Articles repérés par Hervé Le Crosnier

Je prend ici des notes sur mes lectures. Les citations proviennent des articles cités.

  • How the Tariq Ramadan Scandal Derailed the #Balancetonporc Movement in France | The New Yorker
    https://www.newyorker.com/news/news-desk/how-the-tariq-ramadan-scandal-derailed-the-balancetonporc-movement-in-fra

    C’est toujours intéressant de voir comment des étrangers regardent les événements qui agitent la France. Un article du New Yorker sur l’affaire Ramadan qui permet un regard distancié, et qui pour une fois se place du côté des féministes, contre l’instrumentalisation du débat pour d’autres sujets.

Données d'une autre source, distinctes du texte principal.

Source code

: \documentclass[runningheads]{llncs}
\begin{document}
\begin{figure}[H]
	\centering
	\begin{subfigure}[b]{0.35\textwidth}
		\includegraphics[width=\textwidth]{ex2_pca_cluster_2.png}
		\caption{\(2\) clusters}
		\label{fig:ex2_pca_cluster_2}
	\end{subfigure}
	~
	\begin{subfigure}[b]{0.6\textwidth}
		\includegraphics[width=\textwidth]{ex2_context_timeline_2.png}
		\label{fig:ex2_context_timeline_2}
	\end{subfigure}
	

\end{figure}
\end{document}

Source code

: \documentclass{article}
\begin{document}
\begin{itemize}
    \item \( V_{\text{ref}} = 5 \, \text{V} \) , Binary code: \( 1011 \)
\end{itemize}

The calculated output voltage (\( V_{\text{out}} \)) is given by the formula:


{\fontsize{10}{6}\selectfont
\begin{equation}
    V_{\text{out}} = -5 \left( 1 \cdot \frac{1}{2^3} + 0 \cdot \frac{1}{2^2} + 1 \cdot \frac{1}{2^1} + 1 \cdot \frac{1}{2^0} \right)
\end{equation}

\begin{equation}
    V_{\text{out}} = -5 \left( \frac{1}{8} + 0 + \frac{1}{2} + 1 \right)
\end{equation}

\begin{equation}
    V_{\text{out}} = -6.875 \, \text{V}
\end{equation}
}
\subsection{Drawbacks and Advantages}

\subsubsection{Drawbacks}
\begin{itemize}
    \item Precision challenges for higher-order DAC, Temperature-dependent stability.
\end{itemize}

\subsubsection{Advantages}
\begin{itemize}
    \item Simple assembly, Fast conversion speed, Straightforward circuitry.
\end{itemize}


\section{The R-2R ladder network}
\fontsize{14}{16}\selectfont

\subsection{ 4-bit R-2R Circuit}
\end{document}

    Soon after the #MeToo movement formed in the United States, in response to the Harvey Weinstein scandal, #balancetonporc (“expose your pig”) erupted in France. The effect has been an unprecedented blow to what Sabrina Kassa has described, in Mediapart, as the “patriarchal belly” of a country where harassment and other sexual crimes have often been concealed, or explained away, by a Gallic rhetoric of flirtation and libertinism. In 2008, Dominique Strauss-Kahn, who was the managing director of the International Monetary Fund, was subjected to an internal I.M.F. inquiry over allegedly coercing a subordinate to have sex with him. Although he apologized for his “error of judgment,” he was celebrated in the French press as “the Great Seducer.” Had he not been arrested in New York, in 2011, on charges (which were eventually dropped) of assaulting Nafissatou Diallo, a maid, in the presidential suite of the Sofitel Hotel, Strauss-Kahn, a powerful figure in the Socialist Party, might have been elected President of France in 2012.

    The #balancetonporc movement has exposed prominent men in business, entertainment, and media, but the most high-profile scandal has been that surrounding Tariq Ramadan, an Islamic scholar and activist whom several women have accused of rape and sexual abuse. (Ramadan has denied all allegations.) Ramadan has been a controversial figure in France for more than two decades—a kind of projection screen, or Rorschach test, for national anxieties about the “Muslim question.” Like Strauss-Kahn, he has often been depicted as a seducer, but the description has not been meant as a compliment: he has long been accused of casting a dangerous spell on younger members of France’s Muslim population, thereby undermining their acceptance of French norms, particularly those pertaining to secularism, gender, and sexuality.